BEGIN SOURCE MATERIAL

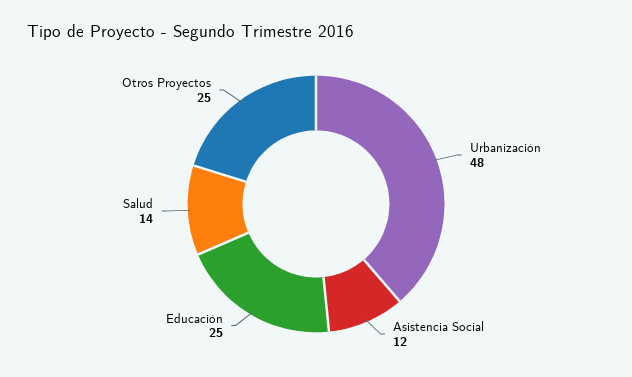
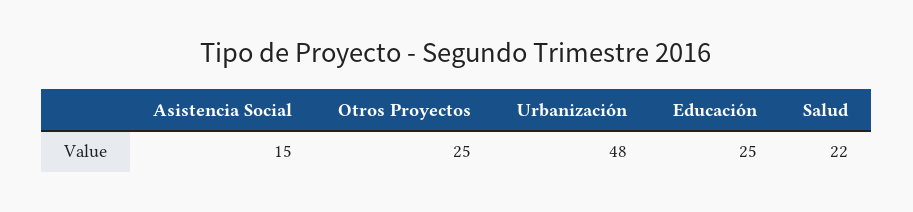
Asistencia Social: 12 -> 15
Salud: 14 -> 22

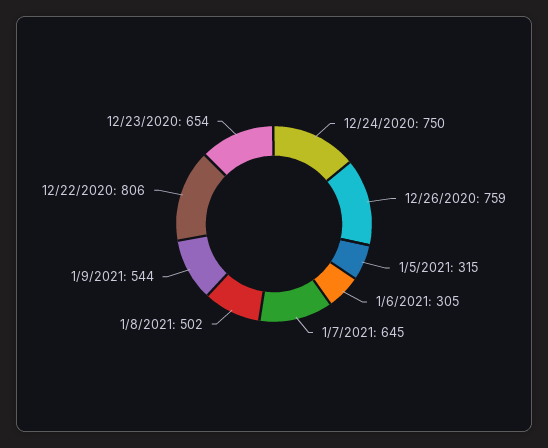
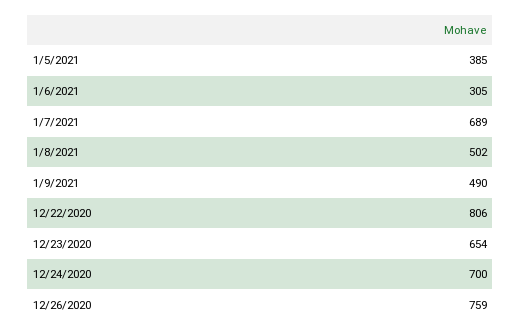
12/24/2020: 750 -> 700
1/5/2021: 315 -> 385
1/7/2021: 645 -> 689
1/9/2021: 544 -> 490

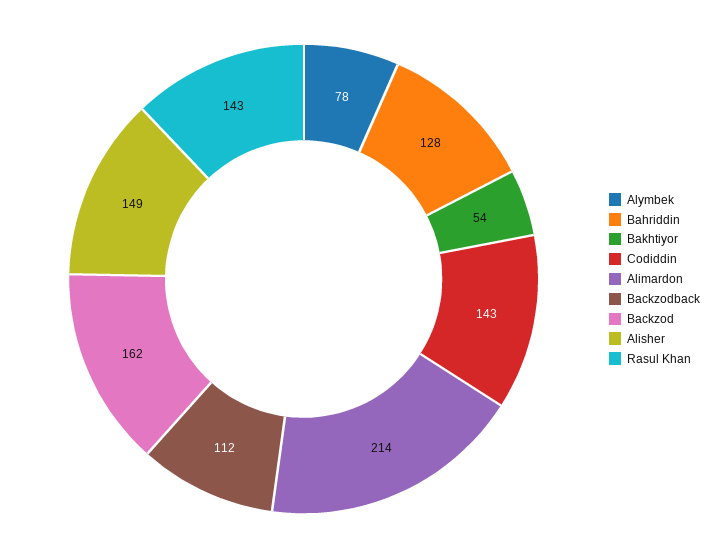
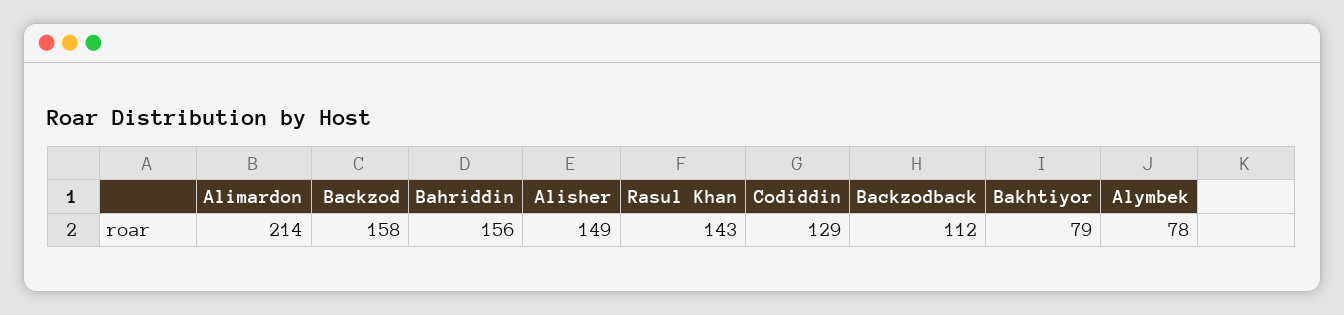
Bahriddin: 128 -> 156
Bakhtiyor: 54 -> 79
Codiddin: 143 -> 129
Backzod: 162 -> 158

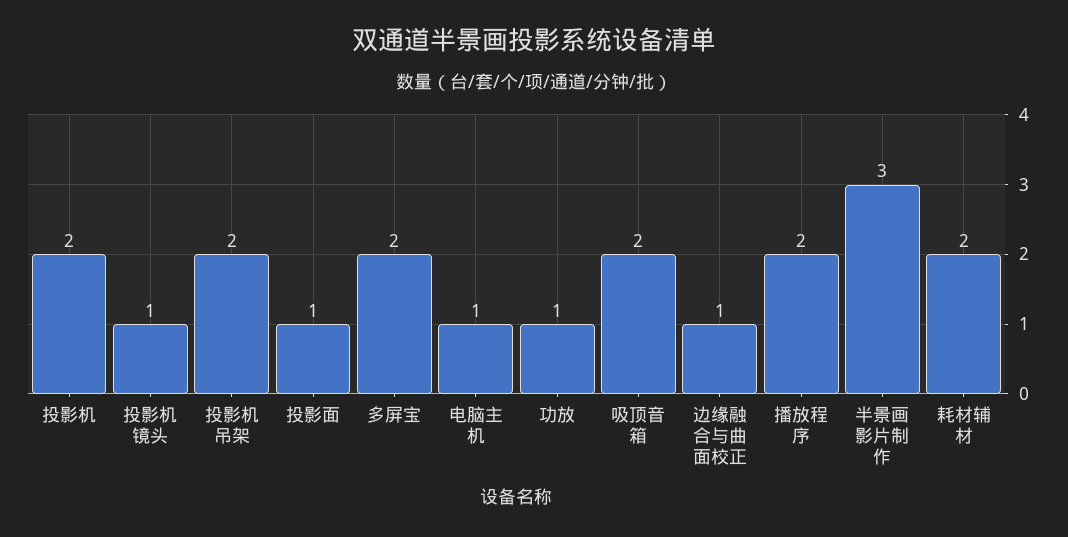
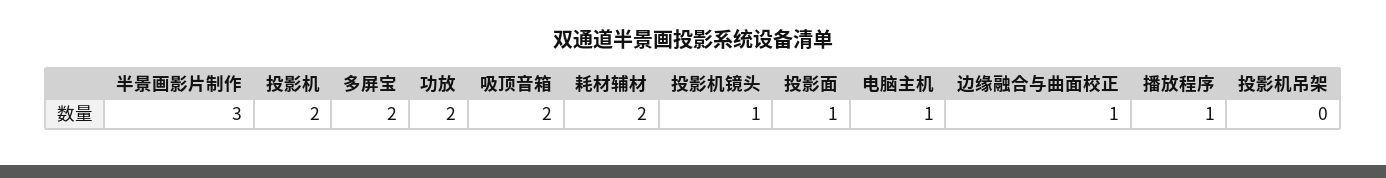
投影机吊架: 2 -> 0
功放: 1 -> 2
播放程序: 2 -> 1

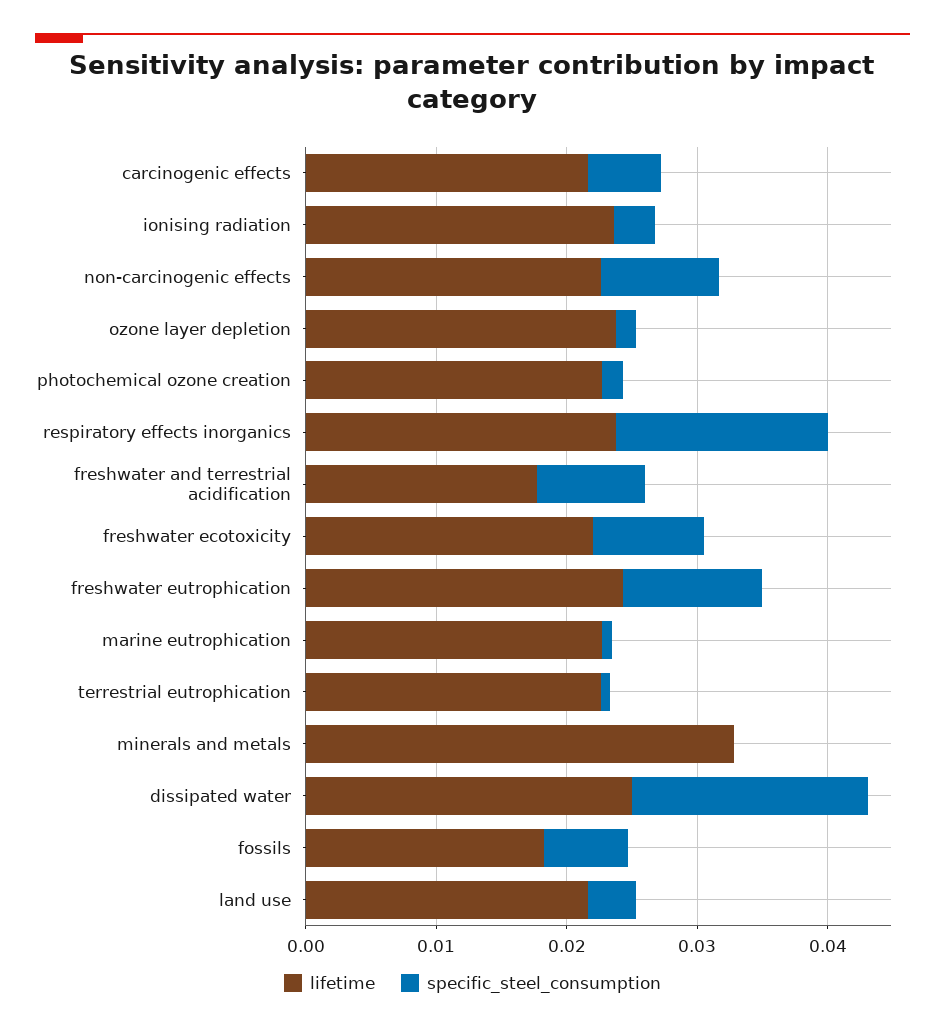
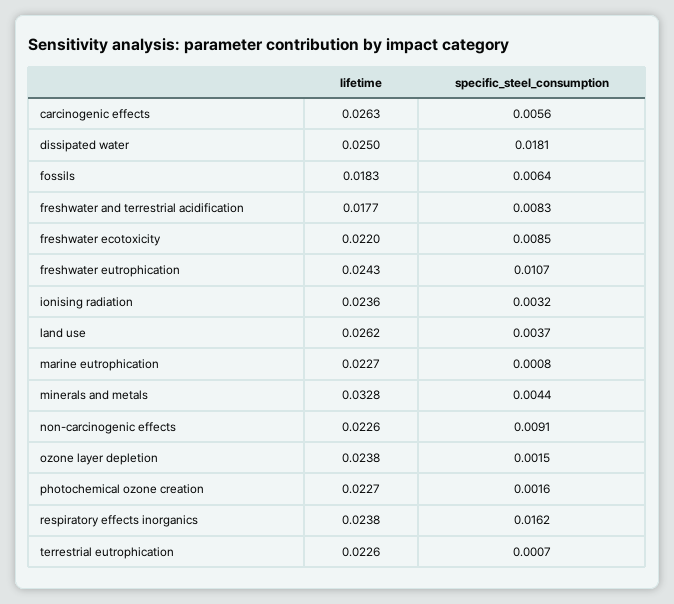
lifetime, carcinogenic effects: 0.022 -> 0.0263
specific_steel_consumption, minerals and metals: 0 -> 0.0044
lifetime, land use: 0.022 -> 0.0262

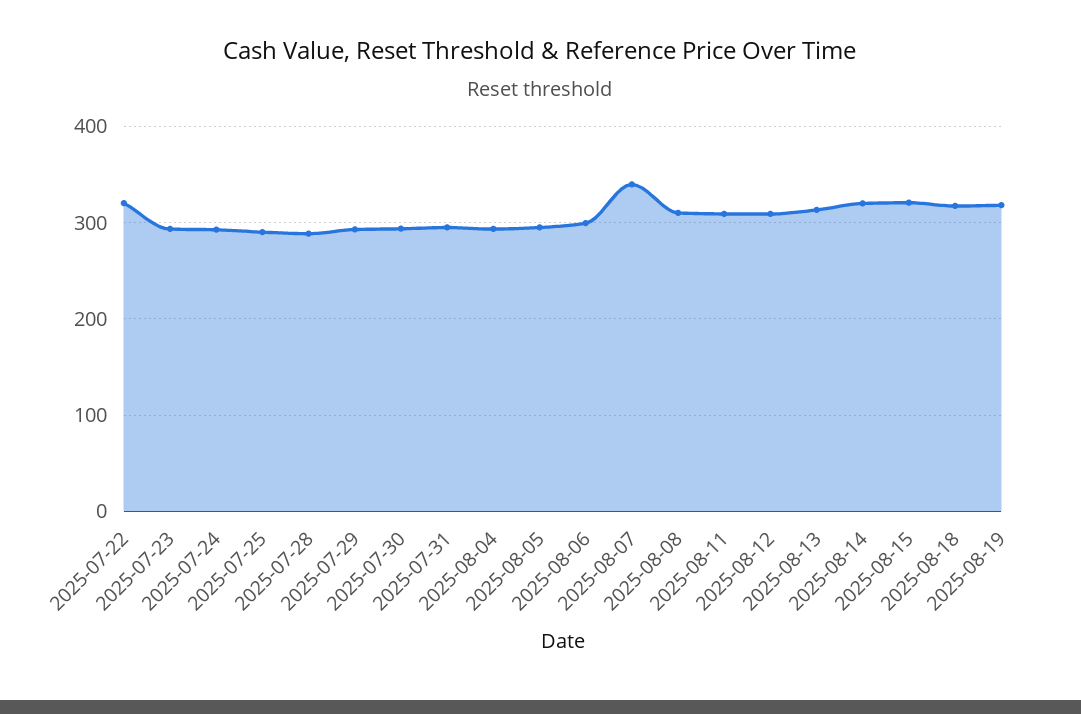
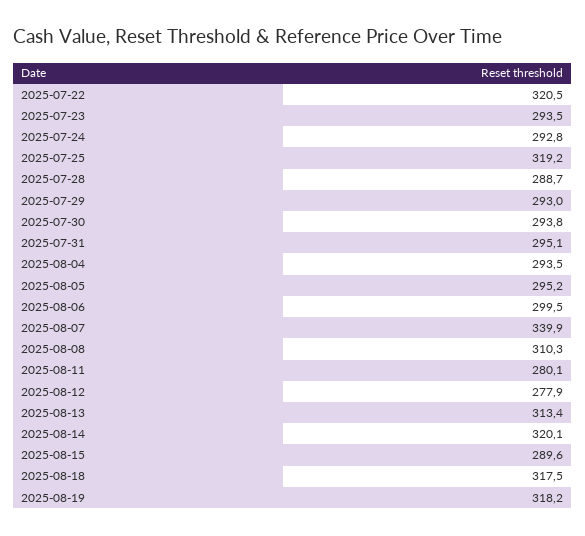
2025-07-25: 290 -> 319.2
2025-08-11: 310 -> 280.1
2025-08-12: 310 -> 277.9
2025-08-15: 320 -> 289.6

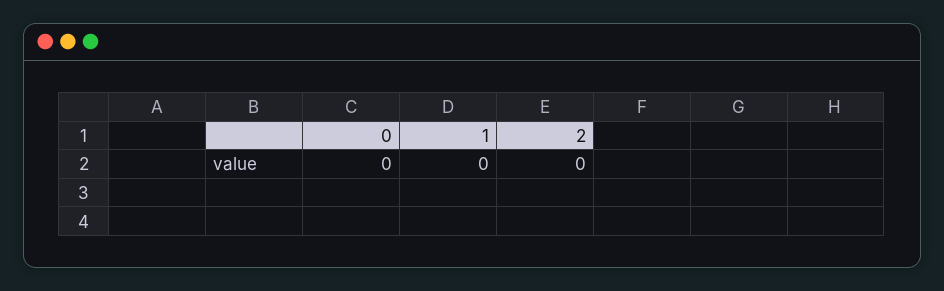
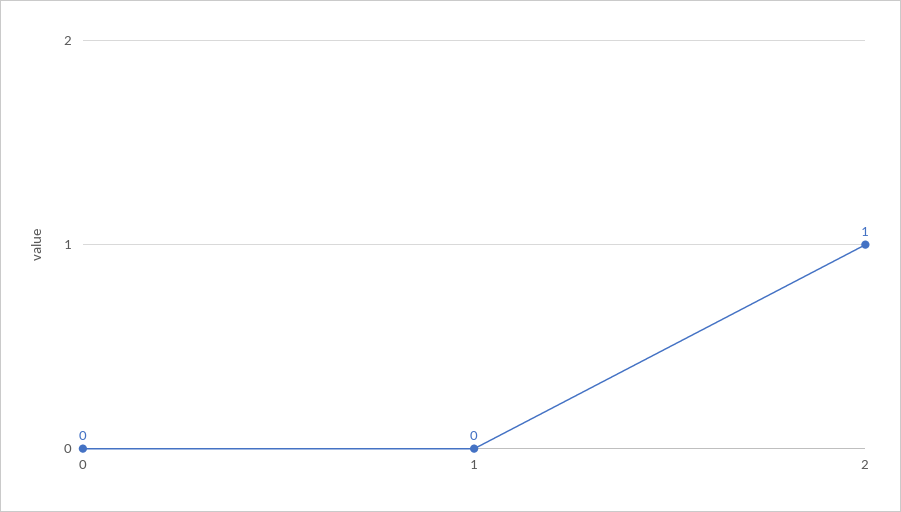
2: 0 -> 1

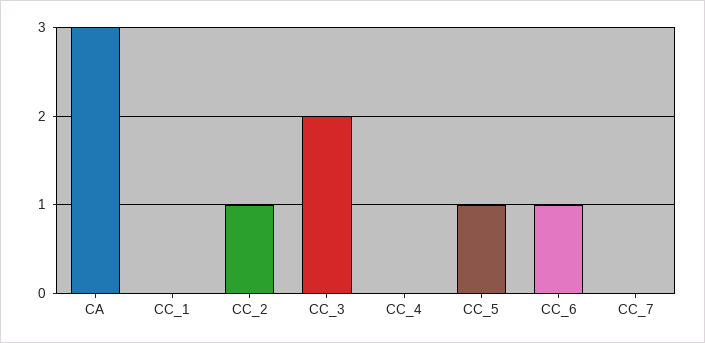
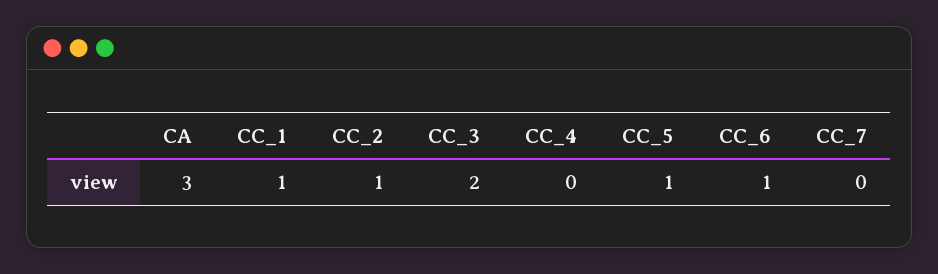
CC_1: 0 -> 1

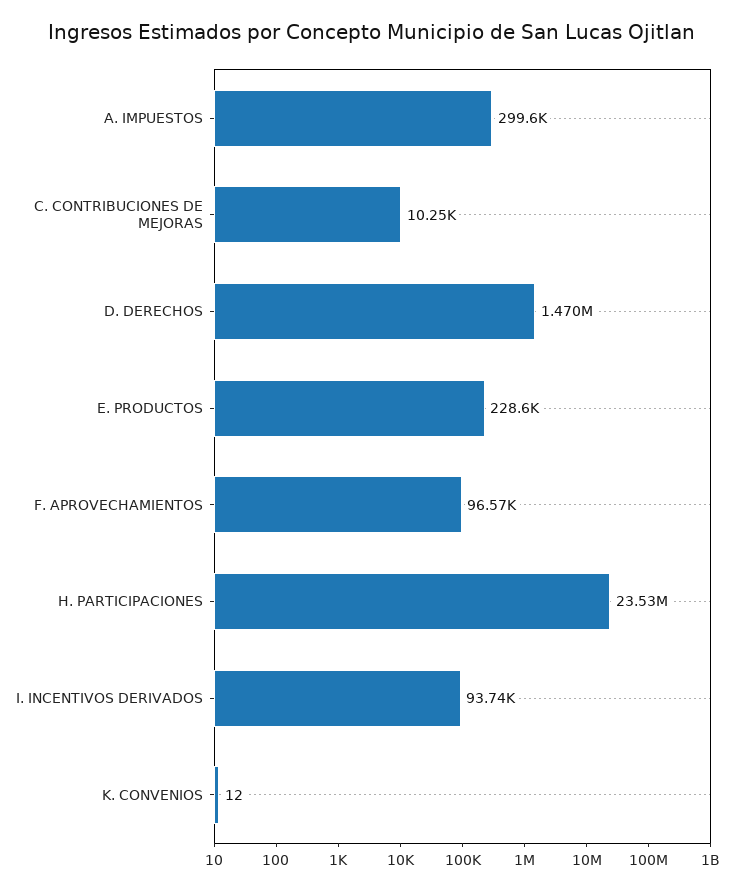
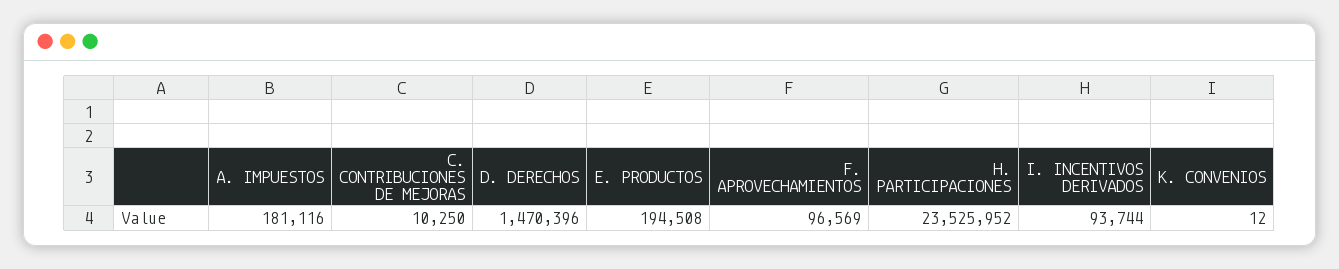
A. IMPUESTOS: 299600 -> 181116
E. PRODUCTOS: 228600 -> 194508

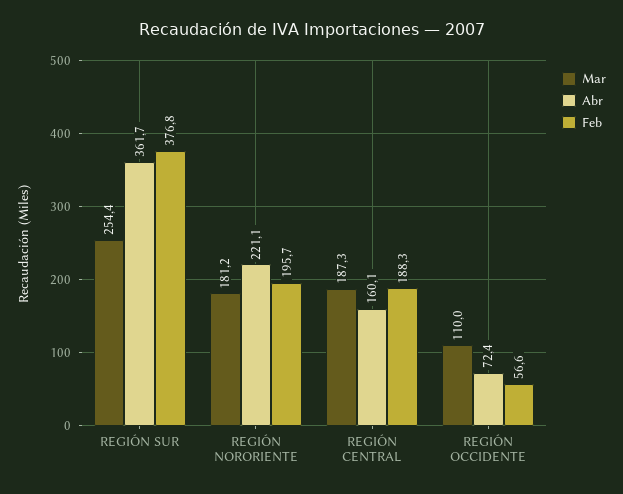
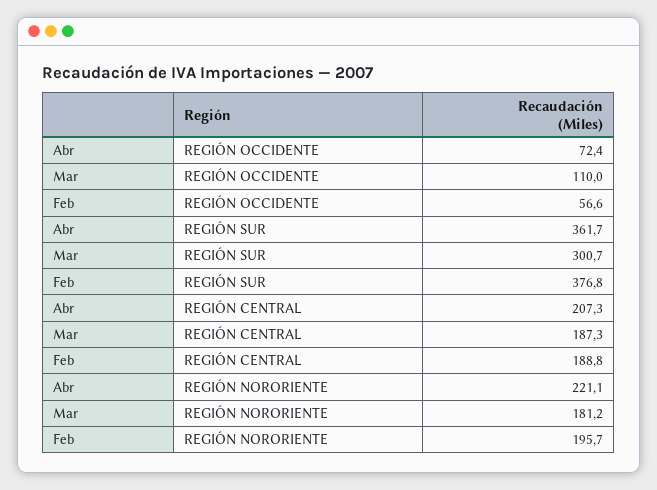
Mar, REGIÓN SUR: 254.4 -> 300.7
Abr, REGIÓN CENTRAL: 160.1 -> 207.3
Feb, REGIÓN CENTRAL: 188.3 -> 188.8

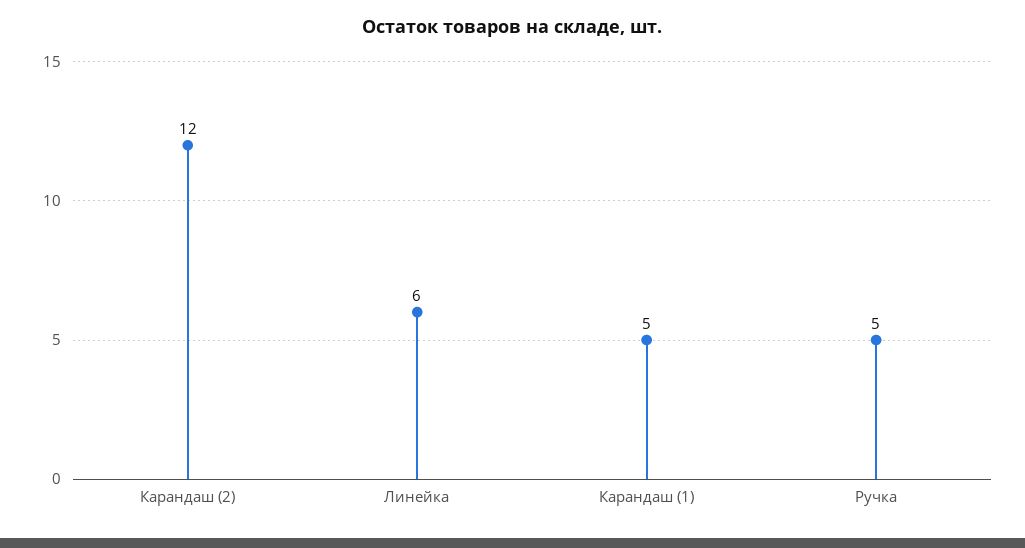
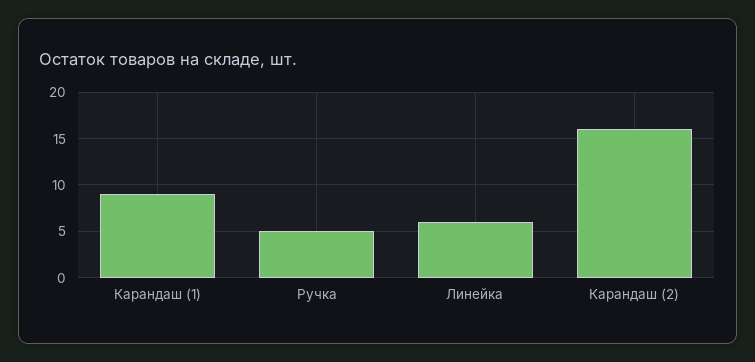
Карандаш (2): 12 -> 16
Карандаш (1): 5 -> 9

END SOURCE MATERIAL

Repeat exactly the line containing "2025-08-11: 310 -> 280.1" and every line after it through the end of the records, and nothing else. Leave the pictures out.

= RESULT OF THE TASK =
2025-08-11: 310 -> 280.1
2025-08-12: 310 -> 277.9
2025-08-15: 320 -> 289.6

2: 0 -> 1

CC_1: 0 -> 1

A. IMPUESTOS: 299600 -> 181116
E. PRODUCTOS: 228600 -> 194508

Mar, REGIÓN SUR: 254.4 -> 300.7
Abr, REGIÓN CENTRAL: 160.1 -> 207.3
Feb, REGIÓN CENTRAL: 188.3 -> 188.8

Карандаш (2): 12 -> 16
Карандаш (1): 5 -> 9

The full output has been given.